- Opening Delimiter -

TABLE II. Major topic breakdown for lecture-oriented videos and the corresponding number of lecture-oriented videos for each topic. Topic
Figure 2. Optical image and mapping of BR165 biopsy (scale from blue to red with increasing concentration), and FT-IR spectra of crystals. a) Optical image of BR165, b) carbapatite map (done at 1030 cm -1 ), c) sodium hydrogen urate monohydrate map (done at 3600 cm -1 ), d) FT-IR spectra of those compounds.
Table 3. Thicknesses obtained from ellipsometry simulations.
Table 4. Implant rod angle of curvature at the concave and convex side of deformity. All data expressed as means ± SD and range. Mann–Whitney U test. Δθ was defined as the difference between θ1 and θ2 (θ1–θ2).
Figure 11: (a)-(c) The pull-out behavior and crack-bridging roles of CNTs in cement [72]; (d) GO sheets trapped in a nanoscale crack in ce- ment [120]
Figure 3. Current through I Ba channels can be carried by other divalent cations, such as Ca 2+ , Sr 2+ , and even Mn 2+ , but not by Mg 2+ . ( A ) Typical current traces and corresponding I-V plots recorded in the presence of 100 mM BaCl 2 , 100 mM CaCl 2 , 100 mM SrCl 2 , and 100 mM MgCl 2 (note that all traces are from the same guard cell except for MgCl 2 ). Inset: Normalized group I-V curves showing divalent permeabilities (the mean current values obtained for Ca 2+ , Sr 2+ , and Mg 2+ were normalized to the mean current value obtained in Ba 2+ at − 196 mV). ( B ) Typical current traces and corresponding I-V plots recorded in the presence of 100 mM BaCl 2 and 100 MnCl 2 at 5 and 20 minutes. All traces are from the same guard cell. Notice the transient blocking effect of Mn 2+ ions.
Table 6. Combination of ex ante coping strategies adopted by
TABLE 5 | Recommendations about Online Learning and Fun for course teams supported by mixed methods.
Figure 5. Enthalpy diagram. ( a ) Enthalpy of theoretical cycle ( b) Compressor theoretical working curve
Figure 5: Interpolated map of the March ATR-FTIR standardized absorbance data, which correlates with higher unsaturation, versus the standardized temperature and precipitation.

- Closing Delimiter -

| YOUR GOAL |
Note each line above that holds "with", then copy all of them.

| EXPECTED ANSWER |
Figure 2. Optical image and mapping of BR165 biopsy (scale from blue to red with increasing concentration), and FT-IR spectra of crystals. a) Optical image of BR165, b) carbapatite map (done at 1030 cm -1 ), c) sodium hydrogen urate monohydrate map (done at 3600 cm -1 ), d) FT-IR spectra of those compounds.
Figure 5: Interpolated map of the March ATR-FTIR standardized absorbance data, which correlates with higher unsaturation, versus the standardized temperature and precipitation.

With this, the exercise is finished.